Though it offered some qualified statements–“Although it is impossible to say that any individual storm is caused by global warming”–Worldwatch Institute breezily vitiated them by citing “clear connections” between Isabel and global warming. “Heat in the atmosphere is the fuel that leads to stormy weather,” the Institute wrote in a Sept. 16 press release, “and meteorological studies indicate that rising temperatures will tend to increase the frequency and intensity of extreme storms, particularly the violent thunderstorms that occur in some parts of the world.”
The Institute, in predictable fashion, said further that man-made greenhouse gases are a major cause of global warming, and that as temperatures rise, so too will the frequency and severity of hurricanes. (Absurdly, the Institute says the solution to this is…the Kyoto Protocol.)

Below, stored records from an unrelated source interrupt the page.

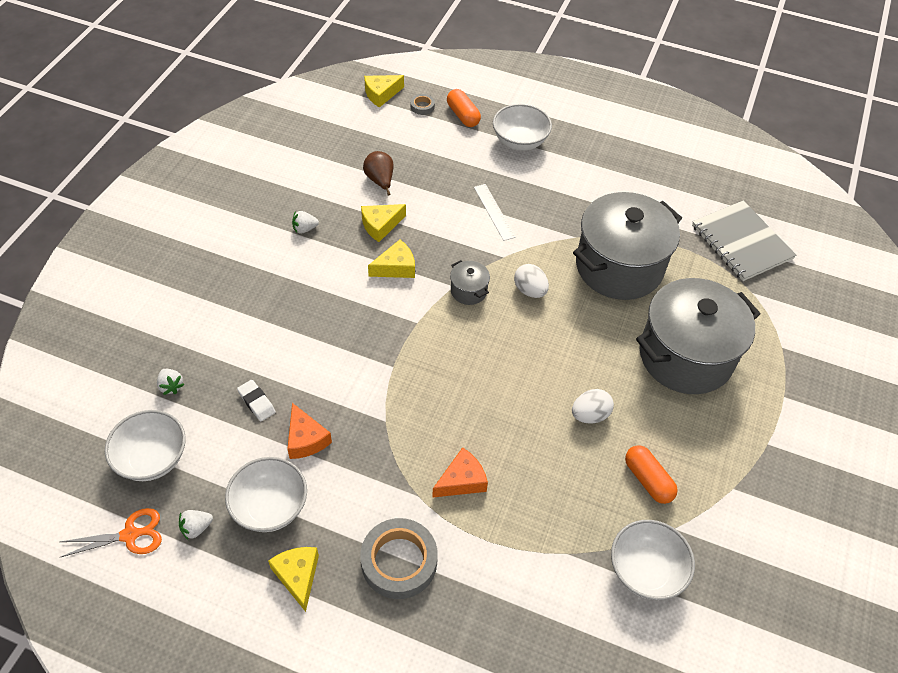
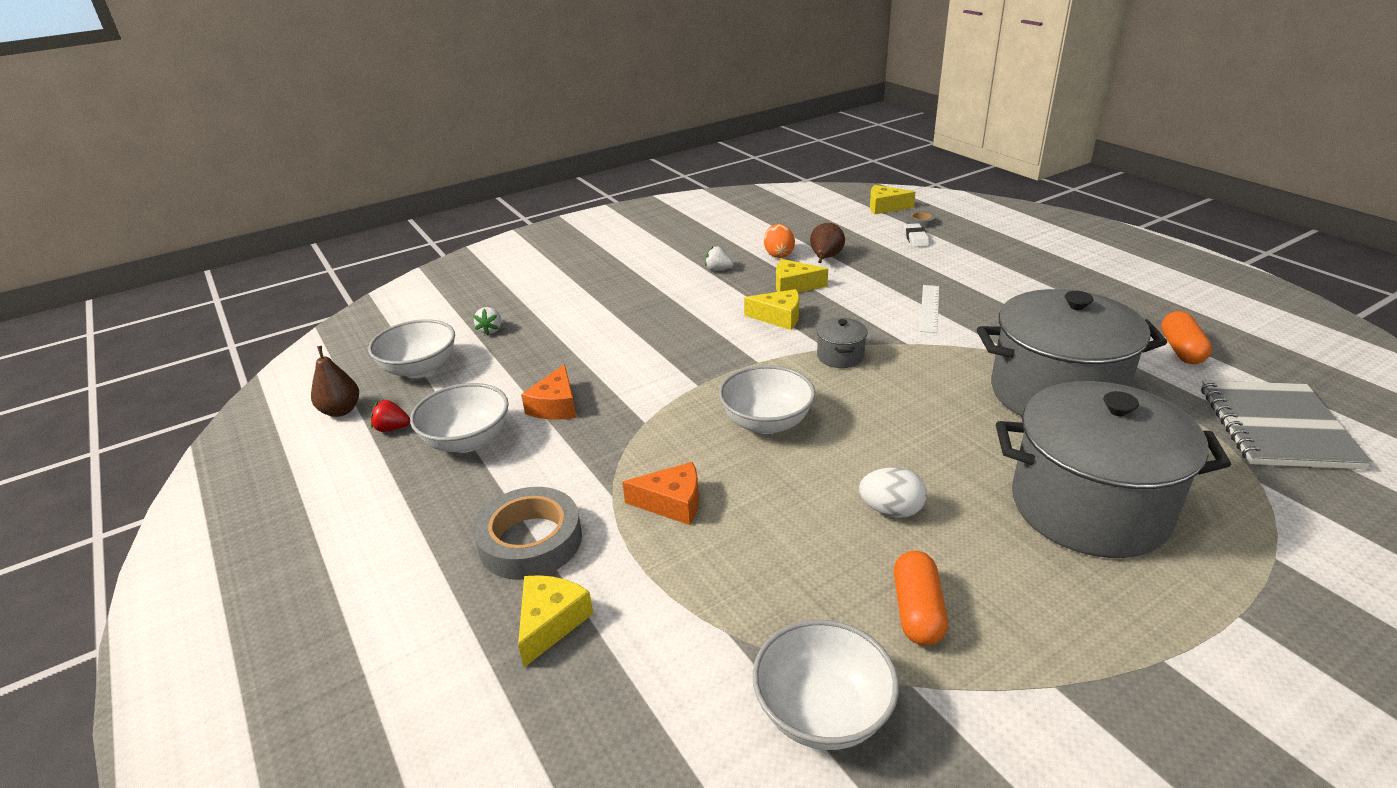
camera: 40 degrees right, 20 degrees down
(130, 535) = (341, 410): orange scissors -> brown pear
(196, 528) = (392, 428): white strawberry -> red strawberry
(256, 402) = (544, 364): white eraser -> white eraser (915, 238)
(298, 576) = (426, 504): yellow cheese -> yellow cheese (550, 622)
(340, 190) = (778, 254): none -> orange egg
(463, 115) = (960, 237): orange capsule -> orange capsule (1181, 350)
(520, 141) = (1011, 267): white bowl -> white bowl (766, 422)
(530, 290) = (914, 378): white egg -> none

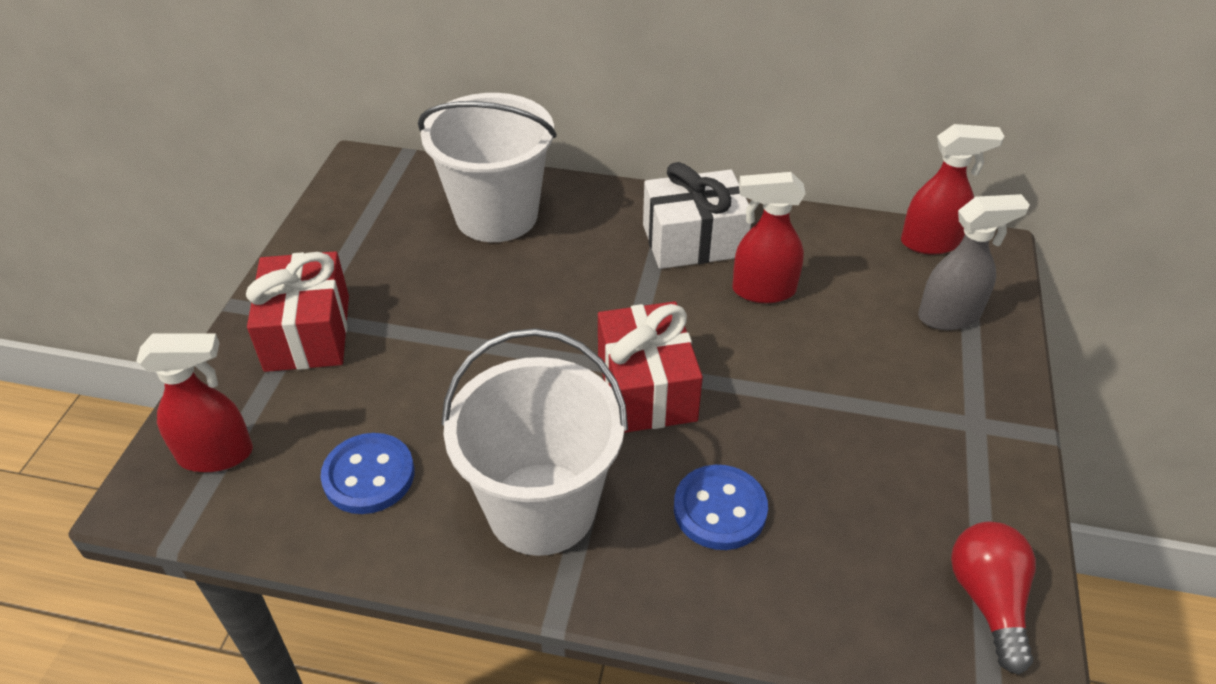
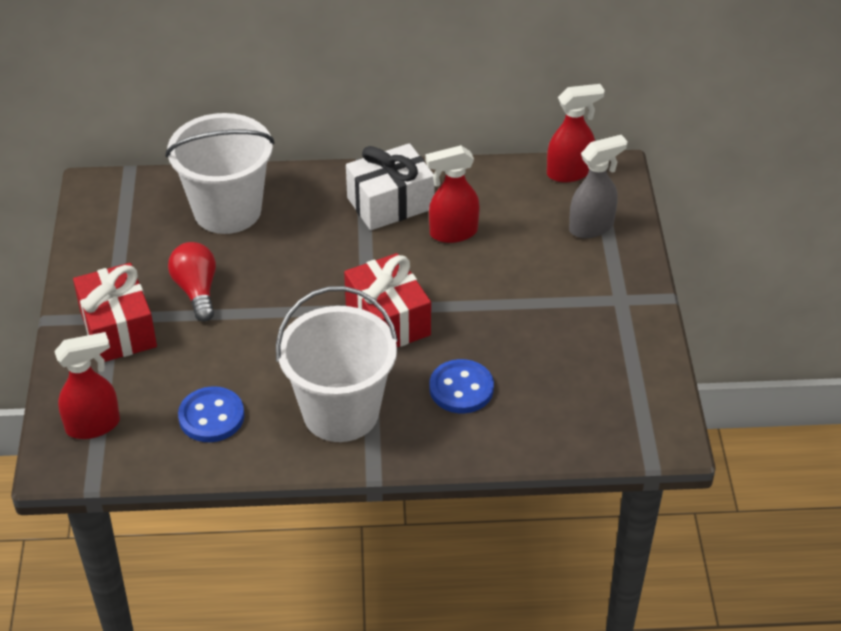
camera: 15 degrees left, 0 degrees up
(988, 600) = (643, 407): red light bulb -> red light bulb (197, 291)

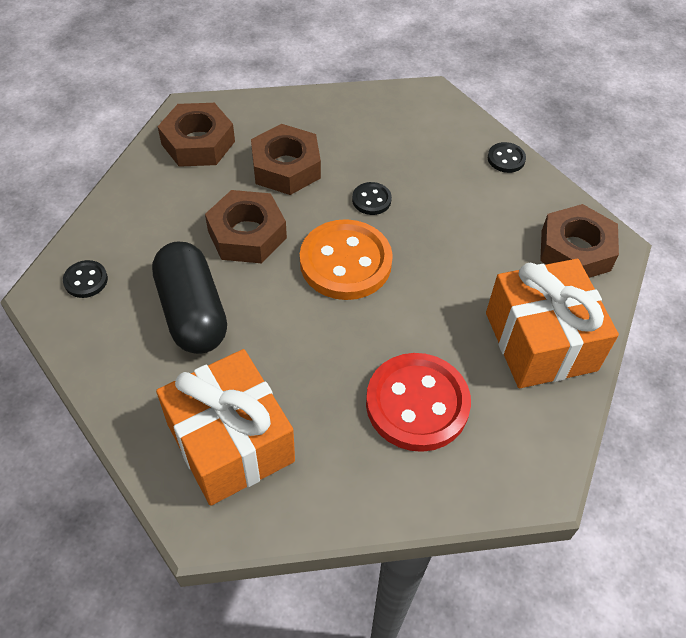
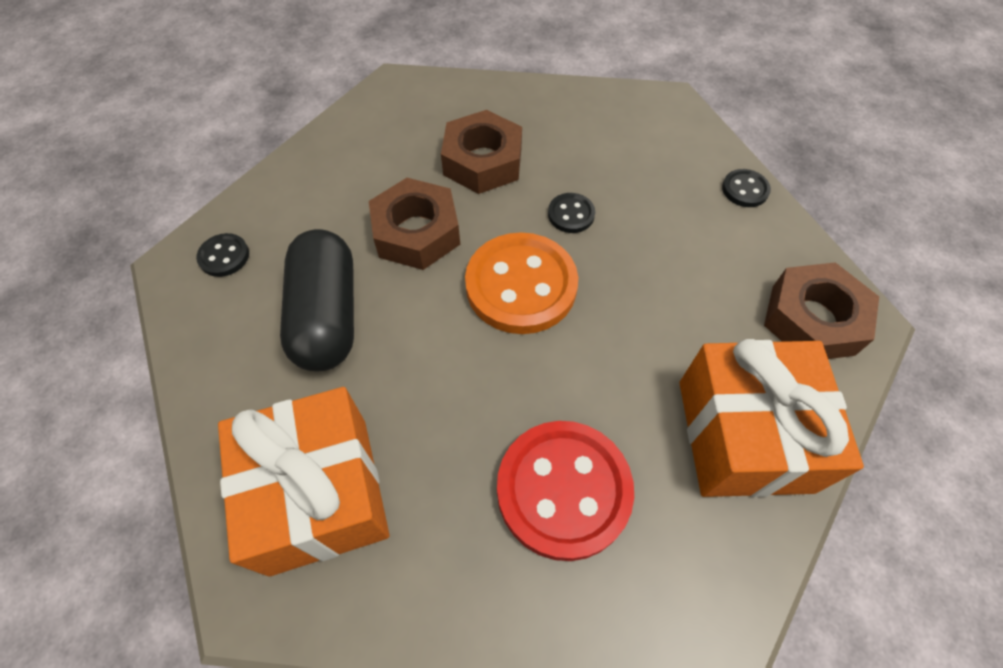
camera: 15 degrees right, 5 degrees up
(198, 143) = (394, 120): brown nut -> none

FACT: This ‘SUVs-release-CO2-causing-global-warming-causing-hurricanes’ syllogism is patently false. Even the UN Intergovernmental Panel on Climate Change, a bountiful source of the alarmists most absurd contentions, says that, “Overall, there is no evidence that extreme weather events, or climate variability, has increased, in a global sense, through the 20th century.” And since 2000, reams of scientific research have confirmed the IPCC’s findings.
Dr. David Legates, an expert hydrology researcher, said this before the Senate Committee on Environment and Public Works on March 13, 2002: “Clearly, claims that anthropogenic global warming will lead to more occurrences of droughts, floods, and storms are wildly exaggerated.”
What about the supposed heightened severity of storms and hurricanes, caused by global warming? According to the American Insurance Association, “The real problem is the tremendous growth in population, homes, commercial development in the most hurricane-prone regions of the United States, especially Florida and other states along the Southeast and Gulf coasts.”